DATA Block Start
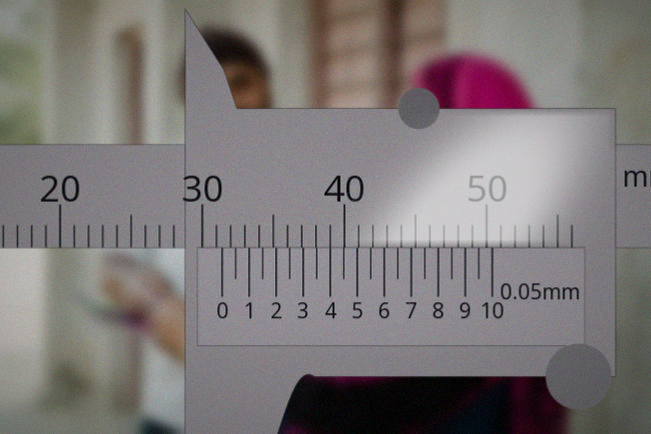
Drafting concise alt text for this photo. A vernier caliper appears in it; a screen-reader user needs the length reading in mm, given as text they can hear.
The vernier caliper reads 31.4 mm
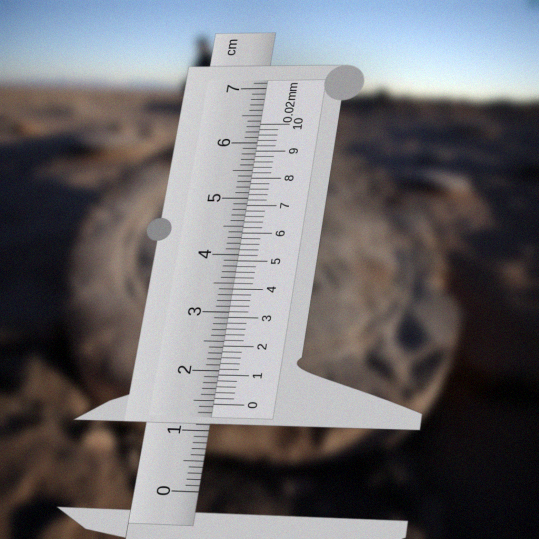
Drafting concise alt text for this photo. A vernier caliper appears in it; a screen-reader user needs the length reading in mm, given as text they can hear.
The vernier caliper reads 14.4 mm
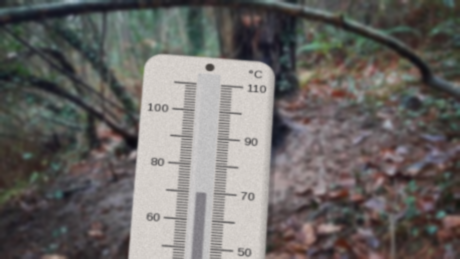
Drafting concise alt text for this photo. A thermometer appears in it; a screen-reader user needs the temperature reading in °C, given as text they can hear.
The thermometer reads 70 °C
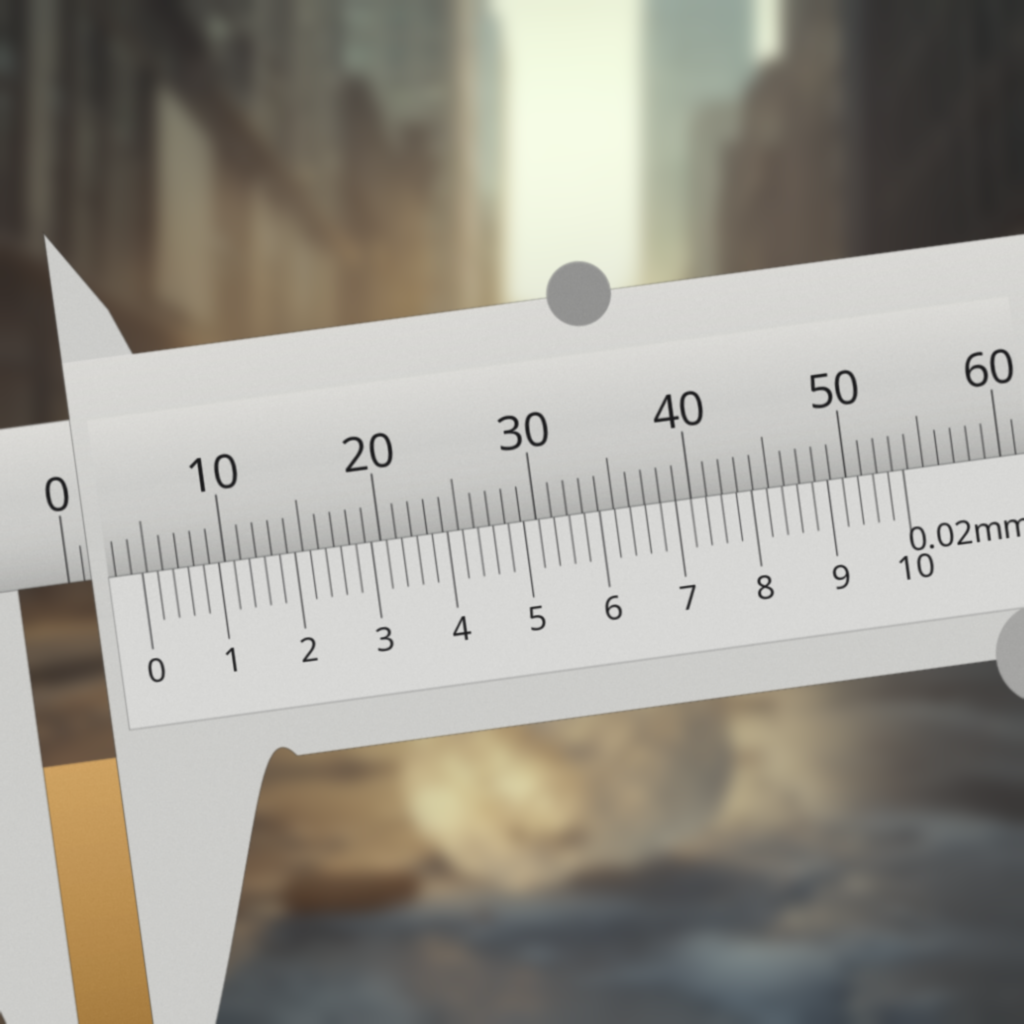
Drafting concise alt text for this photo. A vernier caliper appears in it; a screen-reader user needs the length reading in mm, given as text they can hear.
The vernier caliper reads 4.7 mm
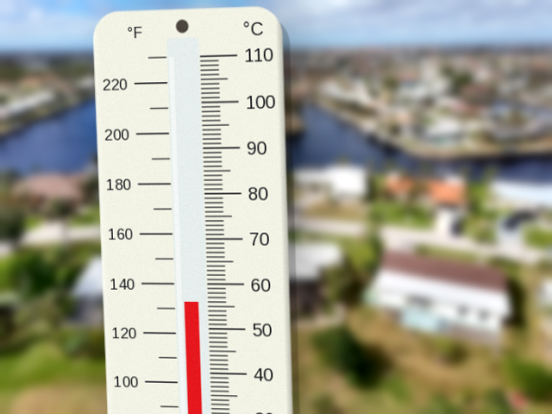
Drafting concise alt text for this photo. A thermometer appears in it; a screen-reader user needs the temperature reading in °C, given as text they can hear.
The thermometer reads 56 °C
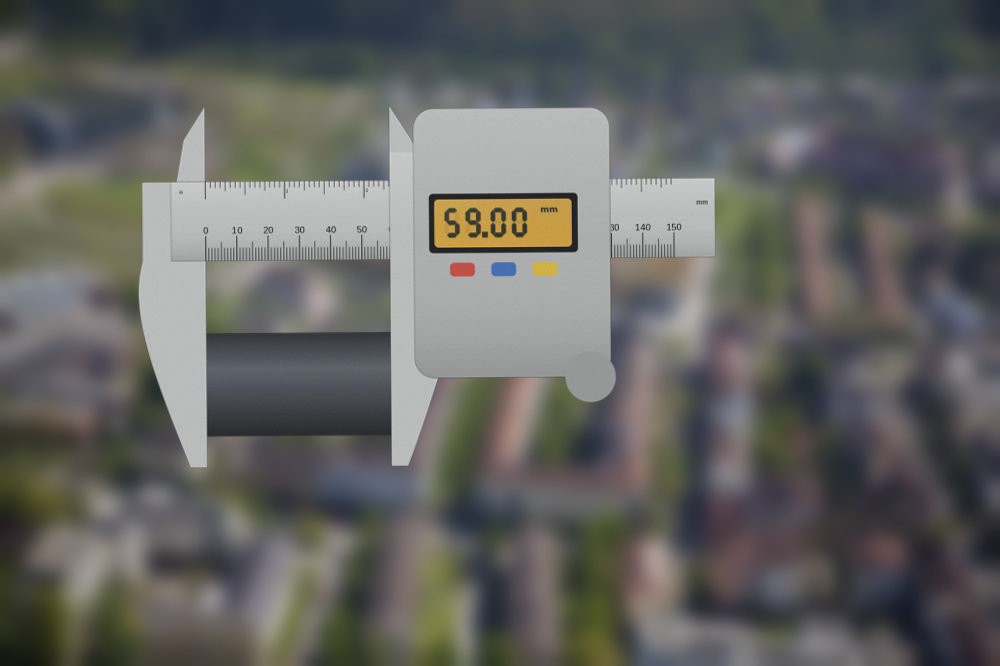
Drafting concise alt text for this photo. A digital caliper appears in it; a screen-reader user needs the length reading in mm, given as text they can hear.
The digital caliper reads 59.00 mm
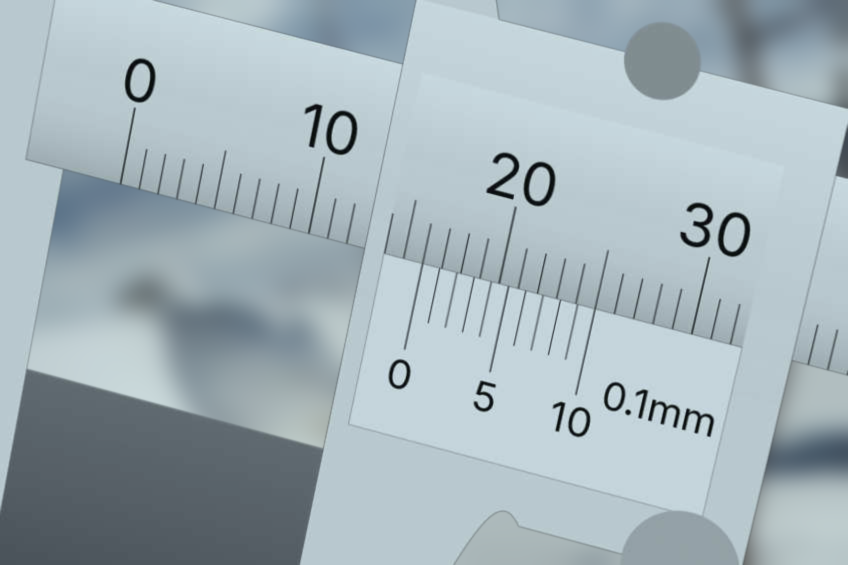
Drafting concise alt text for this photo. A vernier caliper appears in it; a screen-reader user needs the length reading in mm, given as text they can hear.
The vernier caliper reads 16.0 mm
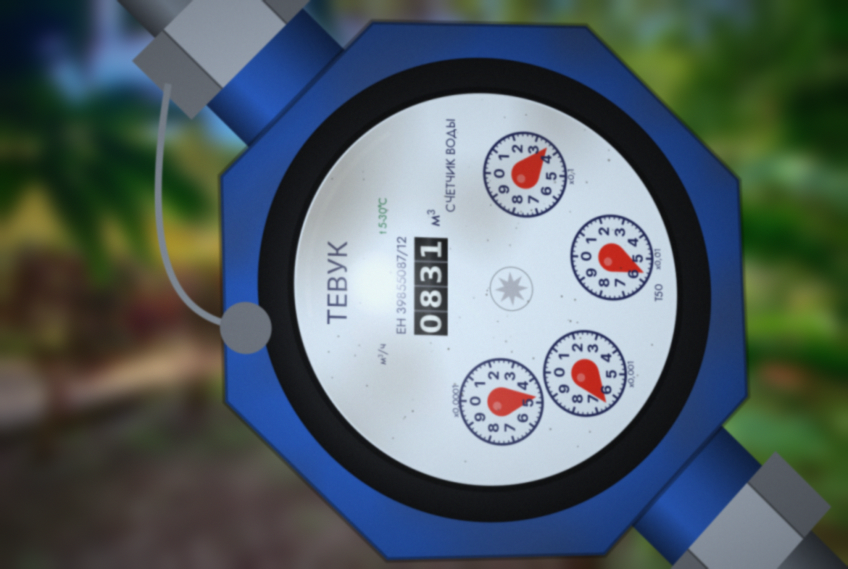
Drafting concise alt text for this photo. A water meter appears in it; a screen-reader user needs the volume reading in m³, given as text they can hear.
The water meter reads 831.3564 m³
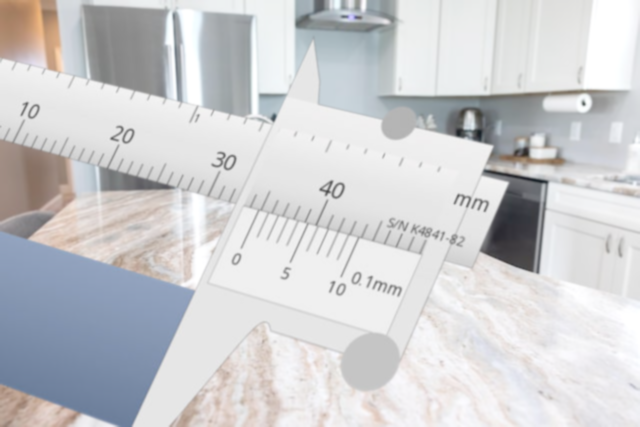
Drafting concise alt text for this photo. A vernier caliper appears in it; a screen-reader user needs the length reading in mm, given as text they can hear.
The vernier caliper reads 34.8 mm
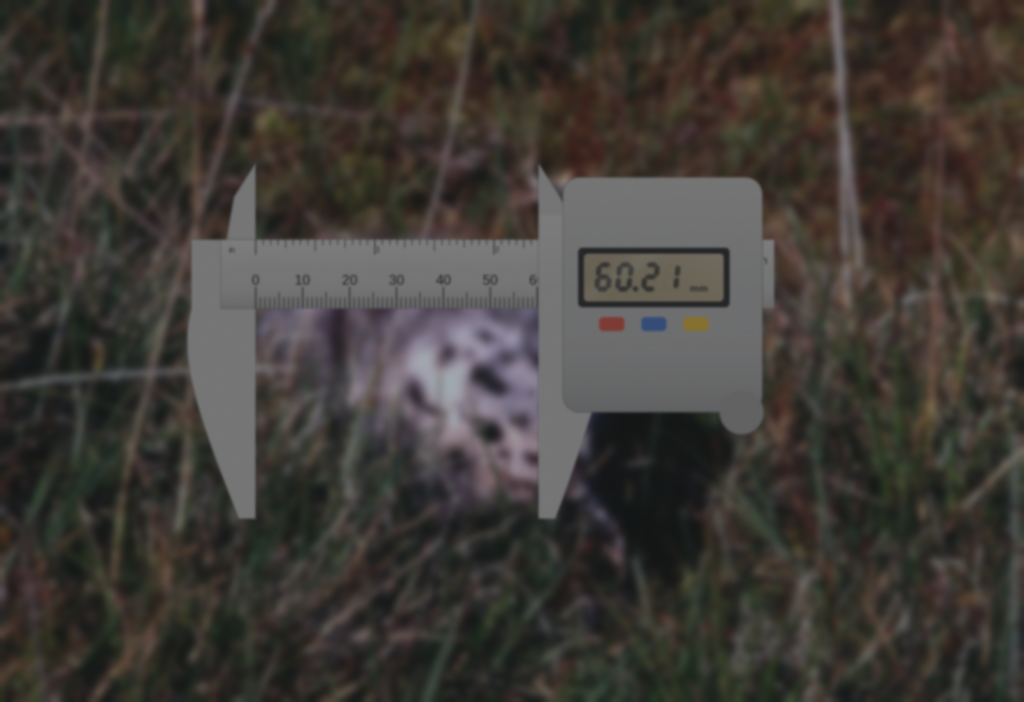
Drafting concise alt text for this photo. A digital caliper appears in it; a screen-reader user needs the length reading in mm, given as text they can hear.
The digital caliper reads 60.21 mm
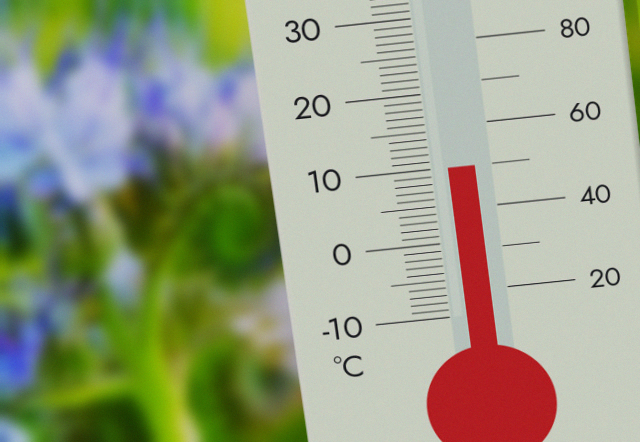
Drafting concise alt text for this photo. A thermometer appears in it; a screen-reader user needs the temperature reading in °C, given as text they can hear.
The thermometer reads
DATA Block End
__WHAT THIS TASK INVOLVES__: Print every entry above word for word, omitting the pictures.

__SOLVED EXERCISE__:
Drafting concise alt text for this photo. A vernier caliper appears in it; a screen-reader user needs the length reading in mm, given as text they can hear.
The vernier caliper reads 31.4 mm
Drafting concise alt text for this photo. A vernier caliper appears in it; a screen-reader user needs the length reading in mm, given as text they can hear.
The vernier caliper reads 14.4 mm
Drafting concise alt text for this photo. A thermometer appears in it; a screen-reader user needs the temperature reading in °C, given as text they can hear.
The thermometer reads 70 °C
Drafting concise alt text for this photo. A vernier caliper appears in it; a screen-reader user needs the length reading in mm, given as text they can hear.
The vernier caliper reads 4.7 mm
Drafting concise alt text for this photo. A thermometer appears in it; a screen-reader user needs the temperature reading in °C, given as text they can hear.
The thermometer reads 56 °C
Drafting concise alt text for this photo. A digital caliper appears in it; a screen-reader user needs the length reading in mm, given as text they can hear.
The digital caliper reads 59.00 mm
Drafting concise alt text for this photo. A vernier caliper appears in it; a screen-reader user needs the length reading in mm, given as text they can hear.
The vernier caliper reads 16.0 mm
Drafting concise alt text for this photo. A water meter appears in it; a screen-reader user needs the volume reading in m³, given as text they can hear.
The water meter reads 831.3564 m³
Drafting concise alt text for this photo. A vernier caliper appears in it; a screen-reader user needs the length reading in mm, given as text they can hear.
The vernier caliper reads 34.8 mm
Drafting concise alt text for this photo. A digital caliper appears in it; a screen-reader user needs the length reading in mm, given as text they can hear.
The digital caliper reads 60.21 mm
Drafting concise alt text for this photo. A thermometer appears in it; a screen-reader user needs the temperature reading in °C, given as text they can hear.
The thermometer reads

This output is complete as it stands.